Das OLG hat schwerpunktmäßig die Frage erörtert, inwieweit voreheliche Kinderbetreuungszeiten für Unterhaltsleistungen anerkannt werden.

Nach Auffassung des OLG stehen die aus der vorehelichen Kindererziehung hervorgegangenen Verflechtungen der Annahme einer Ehe von kurzer Dauer entgegen. Damit hat das OLG ersichtlich die Zeiten der vorehelichen Kindererziehung der Ehedauer gleichgestellt.

§ 1578b Abs. 1 Satz 2 BGB stellt darauf ab, inwiefern "durch die Ehe" Nachteile im Hinblick auf die Möglichkeit eingetreten sind, für den eigenen Unterhalt zu sorgen.

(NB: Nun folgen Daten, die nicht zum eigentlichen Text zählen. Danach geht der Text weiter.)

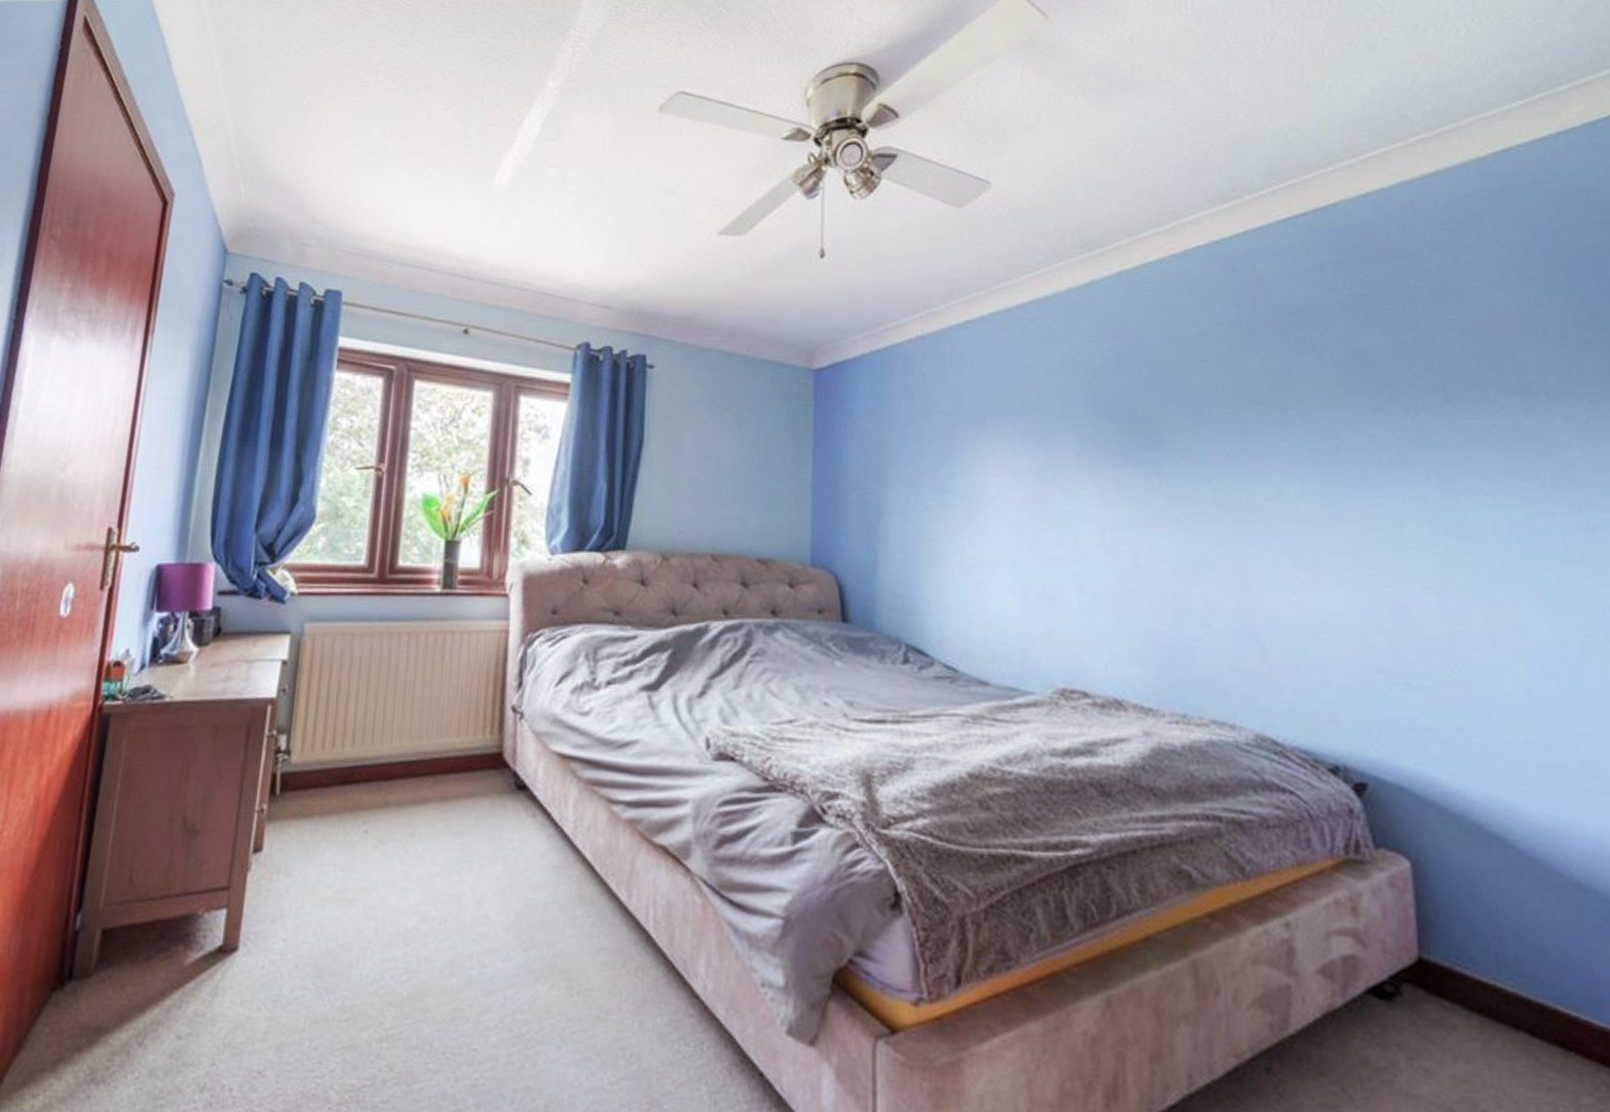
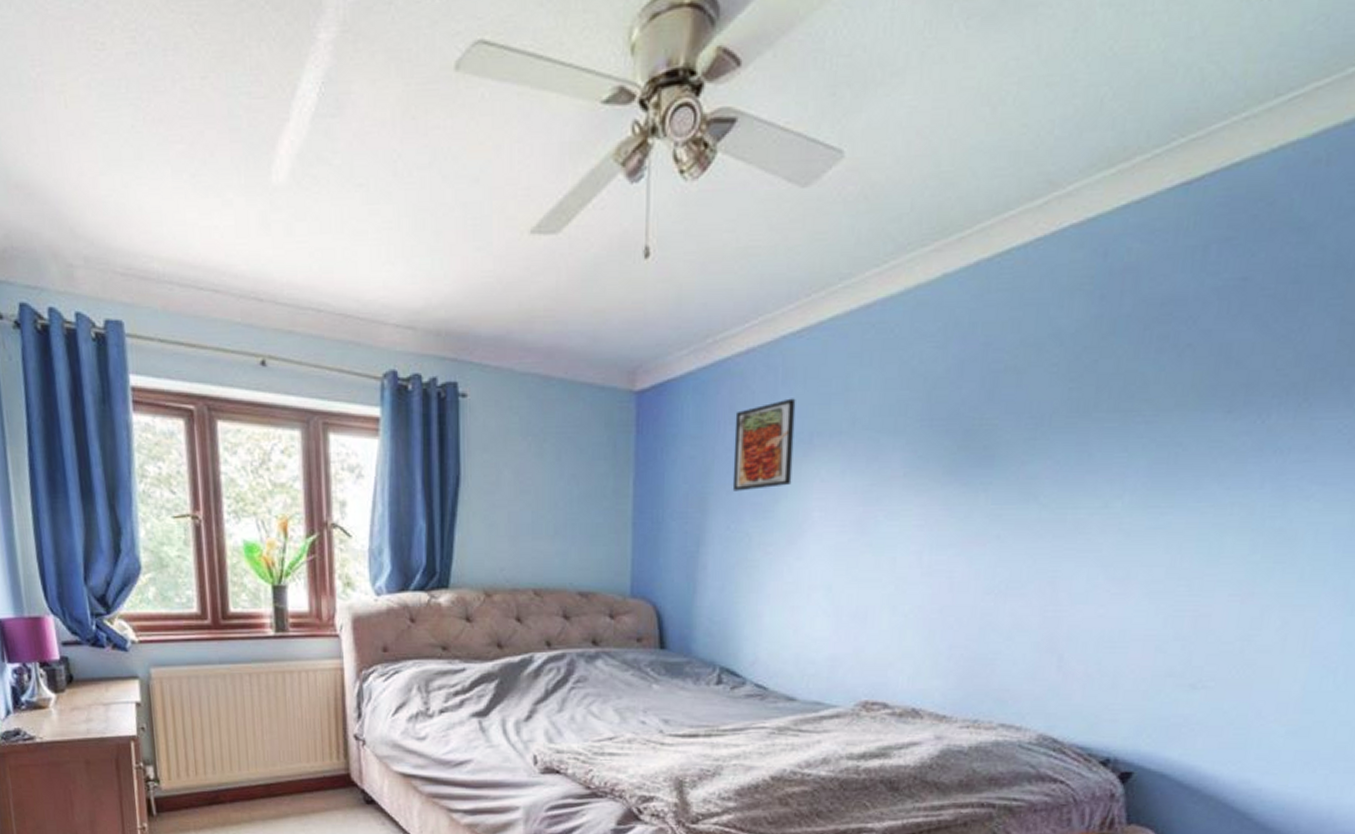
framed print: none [909,381,967,465] -> present [732,398,796,492]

Bei der Prüfung sind auch solche Nachteile zu berücksichtigen, die infolge der Dauer der Pflege oder Erziehung eines gemeinsamen Kindes entstanden sind, also ausdrücklich „durch die Ehe" oder „während der Ehe". Jedenfalls eine mehrere Jahre praktizierte voreheliche Kinderbetreuung ist davon jedoch nicht erfasst.

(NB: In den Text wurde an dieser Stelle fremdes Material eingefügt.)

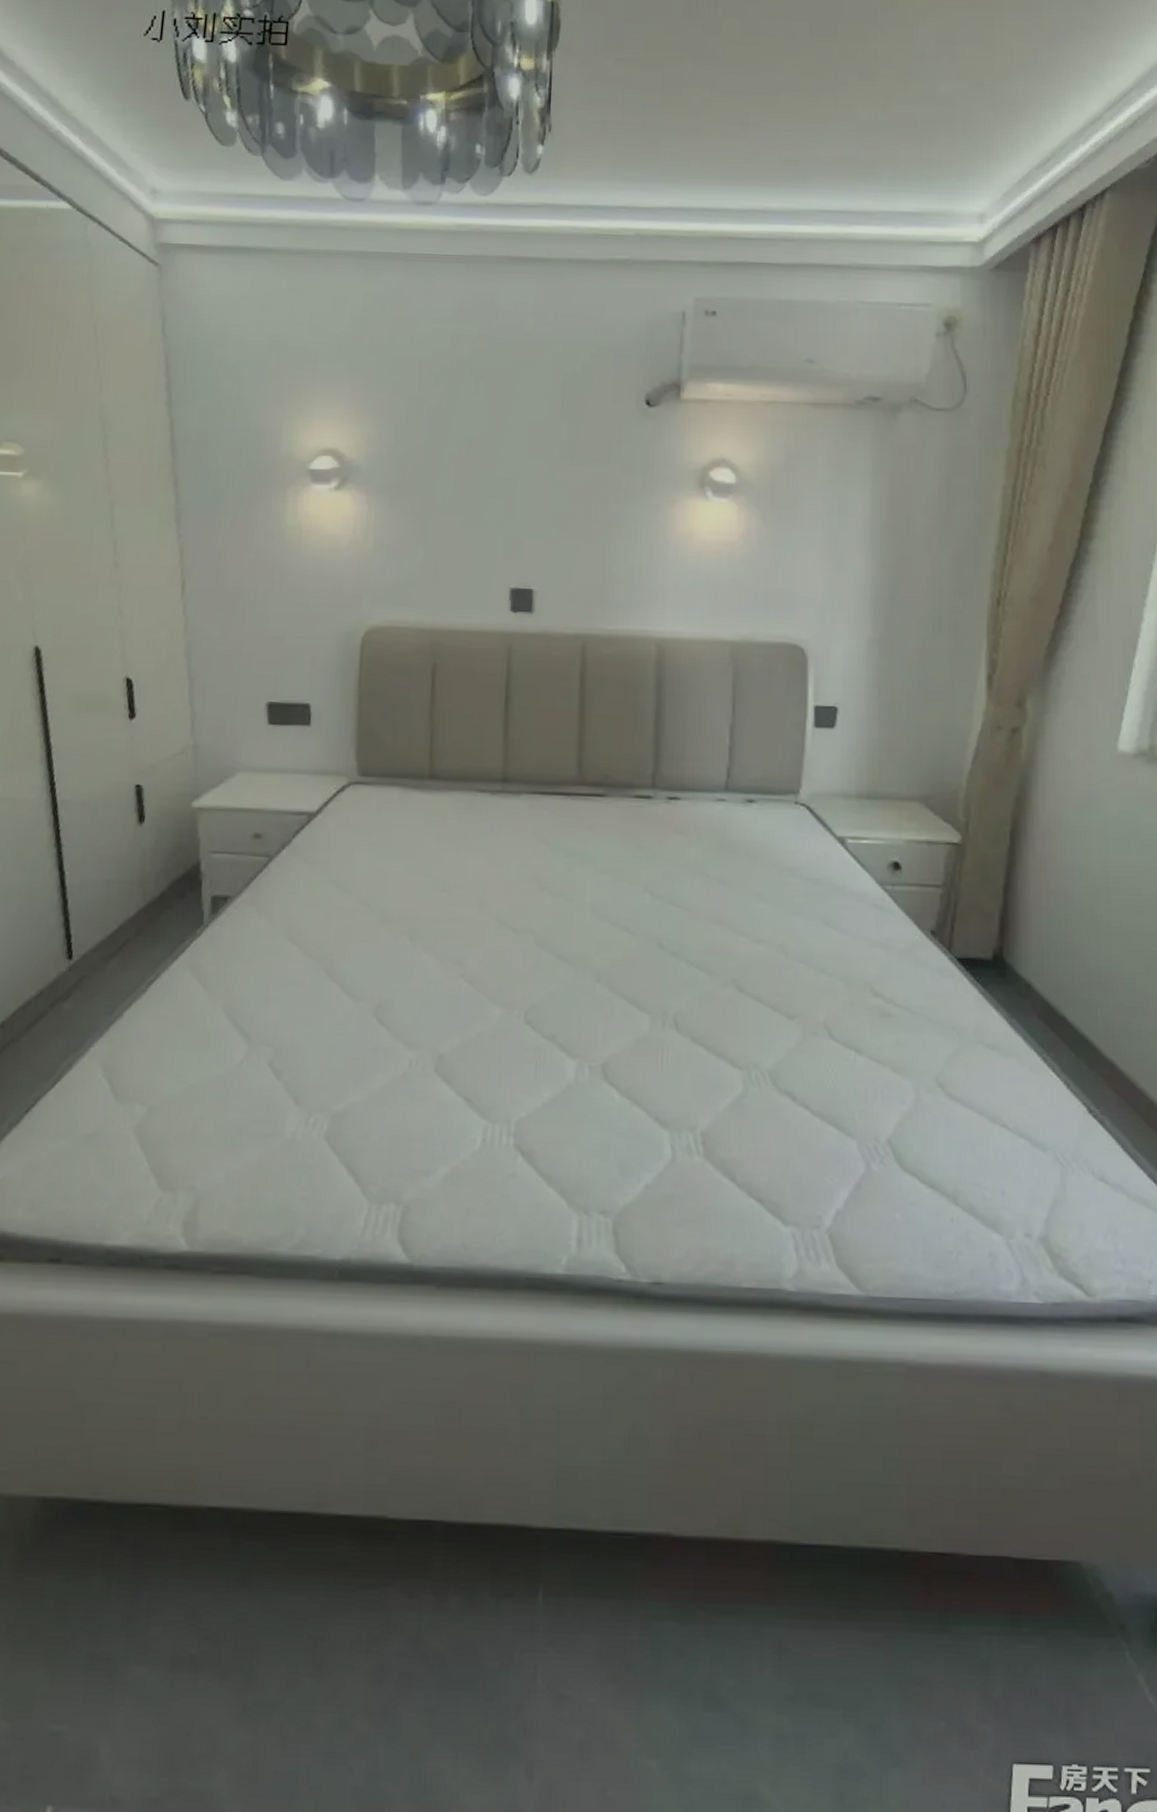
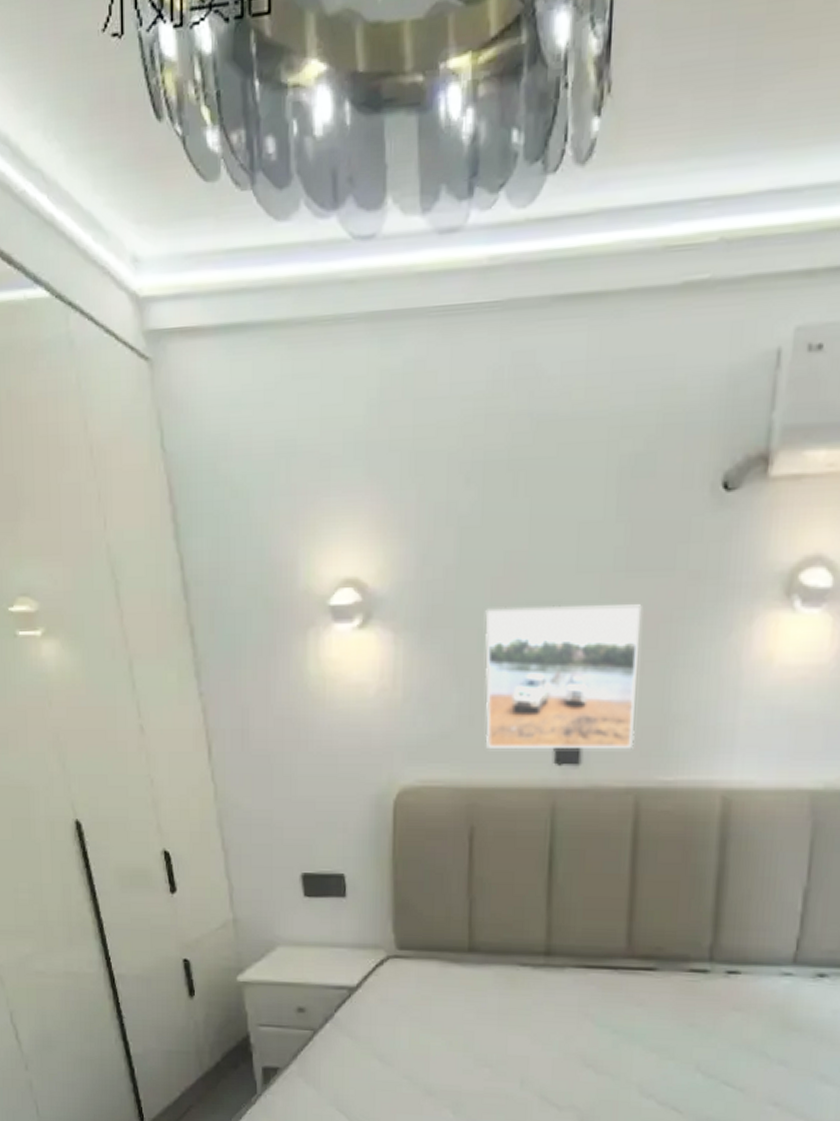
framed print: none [448,481,584,601] -> present [485,604,642,748]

Dementsprechend hat das OLG gefolgert, dass eine mehrere Jahre vor der Eheschließung vollzogene berufliche Veränderung keinen ehebedingten Nachteil begründet, auch wenn diese durch das voreheliche Zusammenleben veranlasst worden war (vgl. BGH, Urt. v. 06.10.2010 - XII ZR 202/08, FamRZ 2010, 1971).

Damit steht im Einklang, dass allein das Zusammenleben in nichtehelicher Lebensgemeinschaft vor der Eheschließung keine rechtlich gesicherte Position begründet. Ein Unterhaltsanspruch gem. § 1615l Abs. 2 Satz 2 BGB beruht allein auf der Kinderbetreuung (BGH, Urt. v. 16.07.2008 - XII ZR 109/05, FamRZ 2008, 1739). Dagegen ist ein über die Kindesbetreuung hinausgehender Unterhaltsanspruch selbst dann nicht geschuldet, wenn dem Elternteil durch die Betreuung bleibende Nachteile entstanden sind. Denn die spätere Eheschließung wirkt nicht auf die Zeit des vorherigen Zusammenlebens und der Betreuung gemeinschaftlicher Kinder zurück.

Ein ehebedingter Nachteil kann sich allerdings aus der Fortsetzung der Kinderbetreuung nach der Eheschließung ergeben, soweit ein Ehegatte mit Rücksicht auf die Ehe und die übernommene oder fortgeführte Rollenverteilung auf eine Erwerbstätigkeit verzichtet. Ein Nachteil entsteht dem Ehegatten in diesem Fall, wenn er bei der Eheschließung aufgrund der Rollenverteilung in der Ehe keine (weitergehende) Erwerbstätigkeit aufnimmt und ihm dadurch eine dauerhafte Einkommenseinbuße entsteht.

Auch hier kann die Zeit der vorehelichen Kinderbetreuung und -erziehung aus denselben Gründen nicht der Ehedauer zugeschlagen werden. Denn eine über den Unterhalt nach § 1615l BGB hinausgehende Rechtsposition wird erst durch die Eheschließung begründet.